:: WORK TO BE COMPLETED ::
Can you reproduce the passage on nitrate reduction and AI-2/LuxS signaling word for word, between "Conclusions" and "response in Lactobacillus.", inclusive?

:: GIVEN PASSAGE ::
• • • •
These nitrate reduction was mainly achieved during the initial phase of fermentation where a shardly any further nitrate was reduced after 15 h. It was found there were negative correlation between AI-2 and the nitrate reduction of (a) and (b) strain during 15 h, the positive correlation of strain (c) during 12 h. To the LuxS genes, there were very little relation between the reduction of nitrate with LuxS genes. There was one point was sure that both of the reduction of nitrate and the LuxS genes were all decreased in 0.01 % (w/v) than in 0.005 % (w/v).The reason for this may have been the pH decrease, the tolerance of strains and the concentration nitration in the medium all influencing the activity of the nitrate reductase. It was still need further study about the LuxS genes how to regulate activity of nitrate reductase.

Conclusions

In conclusion, AI-2/LuxS activity was shown in supernatants from strains of three lactobacillus strains (all found in the Chinese fermented meat). Expression of LuxS was increased by meat-relevant stress conditions as high nitrate concentrations indicating that AI-2/LuxS signaling has a regulating role in stress adaptation in these bacteria. The results indicate that AI-2/LuxS signaling might take place different change law of bacteria found in Chinese fermented meat. These results indicate that LuxS-mediated QS via AI-2 activity could be also involved in nitrate stress response in Lactobacillus.
• • • •
:: DATA TO EXAMINE ::
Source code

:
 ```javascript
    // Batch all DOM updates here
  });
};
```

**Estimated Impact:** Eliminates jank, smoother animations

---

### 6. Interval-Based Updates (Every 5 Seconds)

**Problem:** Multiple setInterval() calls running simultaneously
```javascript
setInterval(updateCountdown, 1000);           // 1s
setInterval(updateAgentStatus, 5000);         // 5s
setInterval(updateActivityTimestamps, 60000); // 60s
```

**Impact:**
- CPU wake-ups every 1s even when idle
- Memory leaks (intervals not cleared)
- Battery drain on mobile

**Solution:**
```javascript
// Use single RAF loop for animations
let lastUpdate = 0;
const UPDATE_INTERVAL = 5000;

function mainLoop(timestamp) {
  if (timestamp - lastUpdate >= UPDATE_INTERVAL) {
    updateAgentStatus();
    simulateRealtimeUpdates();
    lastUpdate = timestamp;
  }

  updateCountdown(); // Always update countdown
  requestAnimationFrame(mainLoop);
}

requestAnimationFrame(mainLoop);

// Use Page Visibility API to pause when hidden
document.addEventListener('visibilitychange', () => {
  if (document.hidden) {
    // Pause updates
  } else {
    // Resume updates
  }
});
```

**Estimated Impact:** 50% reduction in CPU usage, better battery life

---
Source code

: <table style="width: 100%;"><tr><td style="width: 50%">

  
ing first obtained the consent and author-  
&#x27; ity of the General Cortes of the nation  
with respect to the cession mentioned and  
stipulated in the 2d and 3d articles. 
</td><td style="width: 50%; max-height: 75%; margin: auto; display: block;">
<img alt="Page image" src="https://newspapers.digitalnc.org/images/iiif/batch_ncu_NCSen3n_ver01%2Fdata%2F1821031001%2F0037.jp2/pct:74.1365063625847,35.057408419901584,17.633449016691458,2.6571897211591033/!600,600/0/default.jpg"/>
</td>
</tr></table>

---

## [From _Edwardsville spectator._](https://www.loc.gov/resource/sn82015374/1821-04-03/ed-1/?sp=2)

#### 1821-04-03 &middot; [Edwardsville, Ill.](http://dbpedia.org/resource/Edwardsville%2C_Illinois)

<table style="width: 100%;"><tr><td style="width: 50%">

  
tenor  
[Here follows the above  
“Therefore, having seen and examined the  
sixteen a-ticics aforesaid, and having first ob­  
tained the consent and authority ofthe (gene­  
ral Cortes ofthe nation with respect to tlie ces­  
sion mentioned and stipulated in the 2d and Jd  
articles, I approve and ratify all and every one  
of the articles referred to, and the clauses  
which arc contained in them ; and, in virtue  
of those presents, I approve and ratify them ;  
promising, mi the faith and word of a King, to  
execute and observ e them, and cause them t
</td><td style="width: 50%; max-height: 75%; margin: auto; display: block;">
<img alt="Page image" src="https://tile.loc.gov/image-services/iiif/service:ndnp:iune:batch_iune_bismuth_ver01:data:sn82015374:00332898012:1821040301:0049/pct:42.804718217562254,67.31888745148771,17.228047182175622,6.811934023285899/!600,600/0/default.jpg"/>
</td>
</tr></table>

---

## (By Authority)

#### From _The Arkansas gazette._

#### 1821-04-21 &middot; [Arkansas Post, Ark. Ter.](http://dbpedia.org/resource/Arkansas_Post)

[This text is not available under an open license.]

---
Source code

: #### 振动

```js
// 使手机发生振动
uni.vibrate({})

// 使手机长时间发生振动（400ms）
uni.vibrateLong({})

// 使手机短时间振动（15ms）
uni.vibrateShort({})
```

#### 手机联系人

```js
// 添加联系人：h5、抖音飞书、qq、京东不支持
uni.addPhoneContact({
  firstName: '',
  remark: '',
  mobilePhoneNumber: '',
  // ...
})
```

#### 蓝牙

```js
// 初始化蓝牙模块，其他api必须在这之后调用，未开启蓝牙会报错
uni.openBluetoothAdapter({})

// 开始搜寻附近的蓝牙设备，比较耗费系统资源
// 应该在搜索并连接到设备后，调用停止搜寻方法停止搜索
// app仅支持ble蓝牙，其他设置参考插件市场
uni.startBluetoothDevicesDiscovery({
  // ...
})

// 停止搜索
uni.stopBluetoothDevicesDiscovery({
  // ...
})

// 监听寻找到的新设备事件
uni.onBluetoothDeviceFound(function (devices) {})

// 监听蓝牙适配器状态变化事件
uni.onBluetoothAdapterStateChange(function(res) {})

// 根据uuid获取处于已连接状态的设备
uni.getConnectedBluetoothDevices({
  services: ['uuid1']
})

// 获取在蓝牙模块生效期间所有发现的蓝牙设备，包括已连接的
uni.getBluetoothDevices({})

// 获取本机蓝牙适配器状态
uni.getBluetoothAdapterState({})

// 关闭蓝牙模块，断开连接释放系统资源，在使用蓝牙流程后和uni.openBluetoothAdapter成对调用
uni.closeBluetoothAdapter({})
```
• • • •
:: REPLY TO THE EXERCISE ::
Conclusions

In conclusion, AI-2/LuxS activity was shown in supernatants from strains of three lactobacillus strains (all found in the Chinese fermented meat). Expression of LuxS was increased by meat-relevant stress conditions as high nitrate concentrations indicating that AI-2/LuxS signaling has a regulating role in stress adaptation in these bacteria. The results indicate that AI-2/LuxS signaling might take place different change law of bacteria found in Chinese fermented meat. These results indicate that LuxS-mediated QS via AI-2 activity could be also involved in nitrate stress response in Lactobacillus.